Give back every record word for word, but keep the pictures out.

(STORED DATA begins)

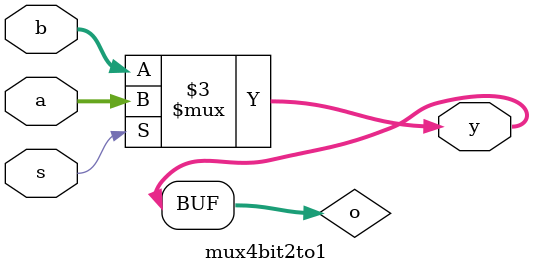
<source format=v>
module mux4bit2to1(
    input [3:0] a,
    input [3:0] b,
    input s,
    output [3:0]y 
);
   
    reg [3:0] o;
    always @(*)begin
        if (s)begin
            o = a;
        end else begin
            o = b;
        end
    end
    assign y = o;
 

endmodule
</source>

(STORED DATA ends)

#### EXERCISE RESULT
<source format=v>
module mux4bit2to1(
    input [3:0] a,
    input [3:0] b,
    input s,
    output [3:0]y 
);
   
    reg [3:0] o;
    always @(*)begin
        if (s)begin
            o = a;
        end else begin
            o = b;
        end
    end
    assign y = o;
 

endmodule
</source>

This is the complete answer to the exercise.